Of course, there is a lot of good news in all of this. His brain is working properly at it's most fundamental level. Most of his reflexes operated properly, and even though his ICP spiked, once the stimulus was removed, it came right back down without medication. He showed that he will come off of the sedation fairly quickly and easily.
But the lungs are center stage right now, and while there are several things the doctors can do to help them recover, they will be much easier to do if we can get Luke off of the TBI protocol. Tomorrow's rounds will be very interesting.
Luke’s Weekend Update
Over the last week, I've learned a lot of things I never thought I would. I know quite a bit about how to read monitors and assess a neurological patient. I understand a lot more about the care and support of a damaged brain. I've learned words like "profusion" and "decompensate" and abbreviations like ICP, CPP, CVP, and others. But I've learned other things that are far more important.
There's more going on here than just my son's accident and injury. My entire family is changing based on our reactions to what has happened. I've gotten to know Luke's girlfriend and her family so well that they are now part of my family. I've gotten to know all of my kids better, as this incident has caused us all to break down barriers we've built over years to speak honestly and openly, without fear,pain, or distrust. It isn't just that I've been able to see my children standing firm in the face of fear and pain; I knew that they were all strong when we were raising them. But I'm learning how they see me, how they see mistakes I've made, and more importantly, have learned what I tried to teach them and then surpassed it.
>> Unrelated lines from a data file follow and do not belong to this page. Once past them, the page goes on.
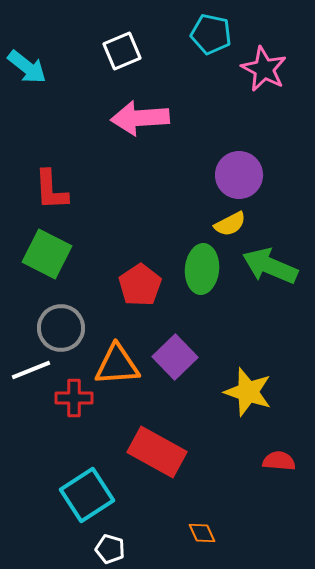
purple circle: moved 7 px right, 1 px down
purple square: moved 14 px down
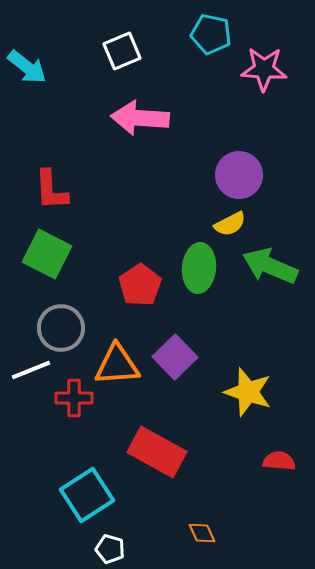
pink star: rotated 24 degrees counterclockwise
pink arrow: rotated 8 degrees clockwise
green ellipse: moved 3 px left, 1 px up
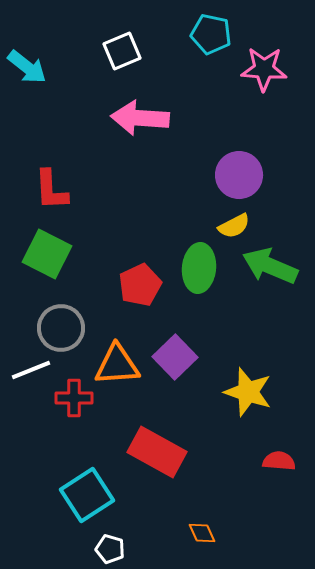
yellow semicircle: moved 4 px right, 2 px down
red pentagon: rotated 9 degrees clockwise
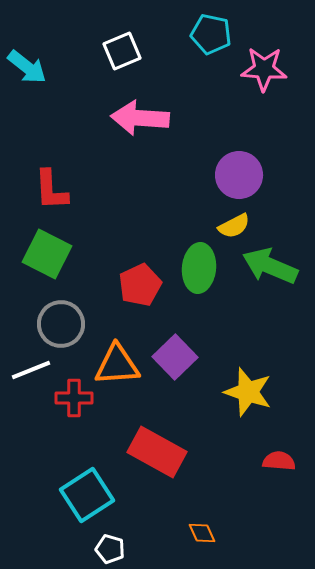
gray circle: moved 4 px up
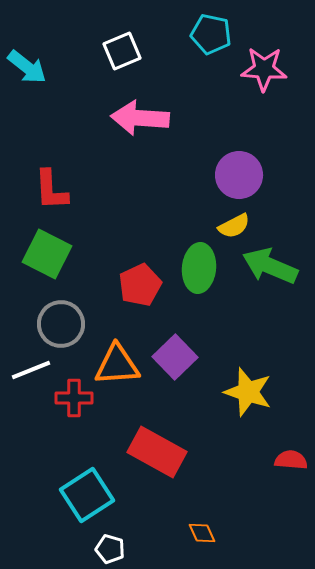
red semicircle: moved 12 px right, 1 px up
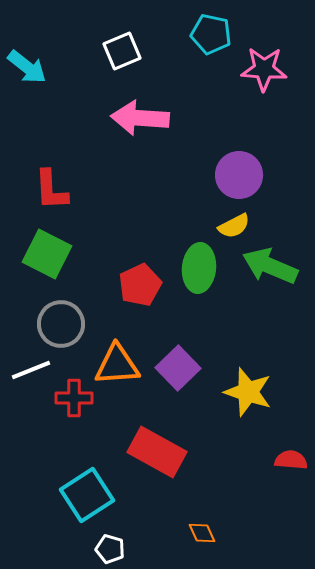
purple square: moved 3 px right, 11 px down
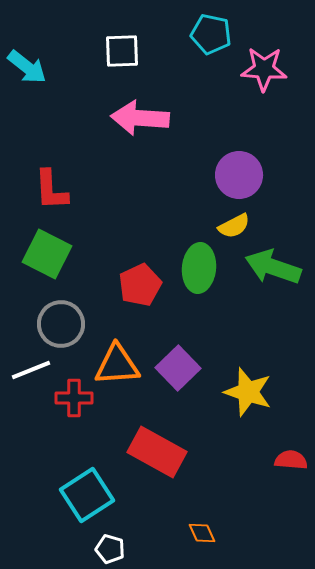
white square: rotated 21 degrees clockwise
green arrow: moved 3 px right, 1 px down; rotated 4 degrees counterclockwise
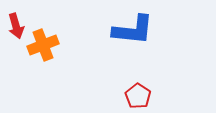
It goes beyond my family. Luke has touched many lives in our community, just because of the man he is, and his story is reaching even further. I'm not exaggerating when I say that lives are changing because of what happened to Luke; not just our lives but the lives of people we've never even met. God is doing a great work through my son, and my little chronicle here is the smallest part of it.
Over the past week, I've felt doubt, comfort, fear, relief, love, sadness, sheer terror, and absolute peace. I've watched my kids play, and my grandchildren scamper around the lobby. I've talked with my sons and my daughters, opening my heart to them while they open theirs to me. I've had people tell me things I never knew about my son, things that make me proud enough to burst, things that break my heart because my son was afraid to tell me himself for fear I would think he was silly. What did I say, what mistakes id I make to ever give him the idea that I would consider his loves and feelings to be silly? How could I have been so unfeeling and unseeing? If I could,I'd go back in time and take whatever it was away, so my son would know just how I felt about him, how proud I have been to watch him grow, to see the joy in his eyes when he sees his girl friend, or the mischievous grin he wears whenever he's up to something. He knows I love him, and he knows I'm proud of him, but boys and men need to hear it, and I guess I never said it enough.
You can bet that will change, and not just for Luke, but for all my kids, and the rest of my family.
We just don't have time to put anything important off because we never know what tomorrow holds. When we talk to somebody today, that might actually be the last time we talk to them ever, I really don't want my last words to a child to be, "If I had known, I would have told you 'I love you' more often."